John “The Amazing Johnathan” Szeles has had an interesting and impressive career. The film explores this by featuring interviews with performers such as Eric Andre, Judy Gold and Weird Al Yankovic, using their impressions and recollections of Szeles alongside footage of the man himself at various points at his height of fame in the 1990’s to paint a picture of his influence on modern American comedy. 

 

Alongside this, is present day Szeles’s recollections of this time and how the shadow of those days affects him in this future where his health restrains him from doing his stage work which he seems to love so much. 

 

These parts of the film are the more typical fare one would expect from a documentary on a famous performer.

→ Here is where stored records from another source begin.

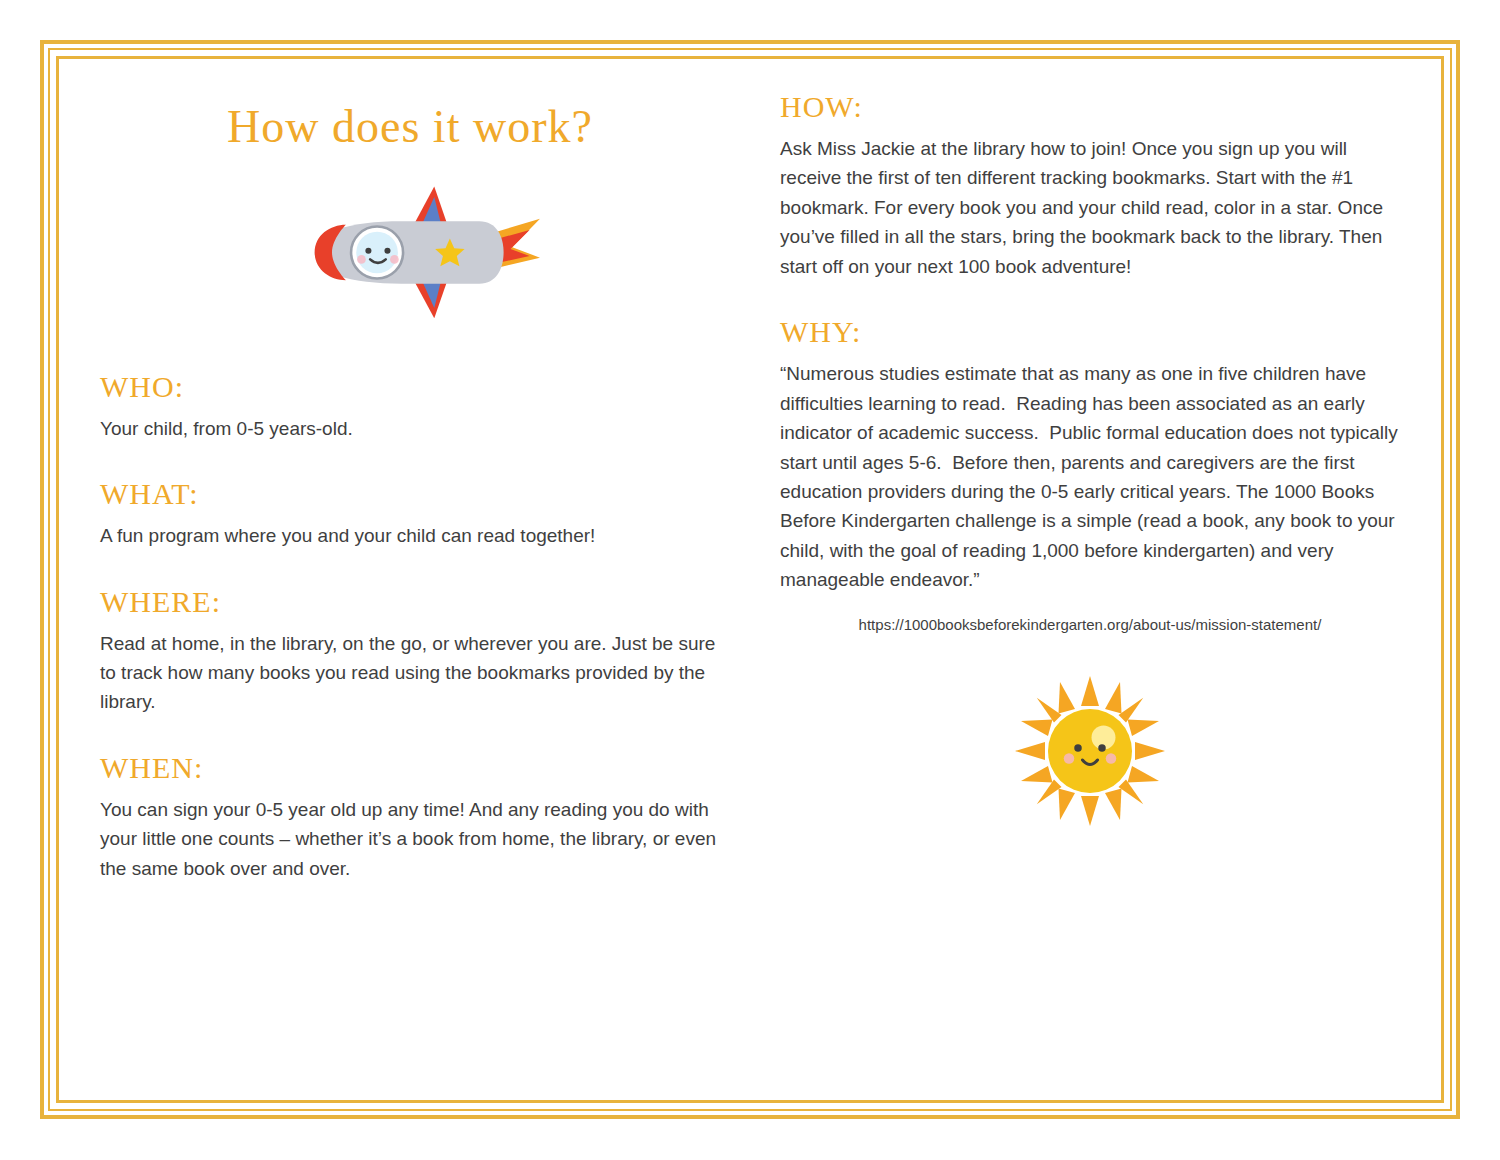How does it work?
WHO:
Your child, from 0-5 years-old.
WHAT:
A fun program where you and your child can read together!
WHERE:
Read at home, in the library, on the go, or wherever you are. Just be sure to track how many books you read using the bookmarks provided by the library.
WHEN:
You can sign your 0-5 year old up any time! And any reading you do with your little one counts – whether it’s a book from home, the library, or even the same book over and over.
HOW:
Ask Miss Jackie at the library how to join! Once you sign up you will receive the first of ten different tracking bookmarks. Start with the #1 bookmark. For every book you and your child read, color in a star. Once you’ve filled in all the stars, bring the bookmark back to the library. Then start off on your next 100 book adventure!
WHY:
“Numerous studies estimate that as many as one in five children have difficulties learning to read. Reading has been associated as an early indicator of academic success. Public formal education does not typically start until ages 5-6. Before then, parents and caregivers are the first education providers during the 0-5 early critical years. The 1000 Books Before Kindergarten challenge is a simple (read a book, any book to your child, with the goal of reading 1,000 before kindergarten) and very manageable endeavor.”
https://1000booksbeforekindergarten.org/about-us/mission-statement/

However, this structure starts to unravel for a number of reasons: competing documentarians begin to constrain Ben’s access to Szeles, Ben himself has a falling out with Szeles and can’t resume contact, and Ben questioning his reasons for trying to make the documentary. 

 

On this last point, his family and friends feature as sources of wisdom and provide opportunities for self reflection. This ultimately ties back into Szeles’s story but largely to the extent that it reconciles the two men, which in and of itself becomes the crux of the resolution for the film. At the end of it all we seem to have a film that explores both the director and subject, to quite some extent. This is both a curious, and interesting take on a documentary that pulls itself together by the skin of its teeth.


The Amazing Johnathan Documentary is a peculiar thing that explores both the director and the subject of the documentary.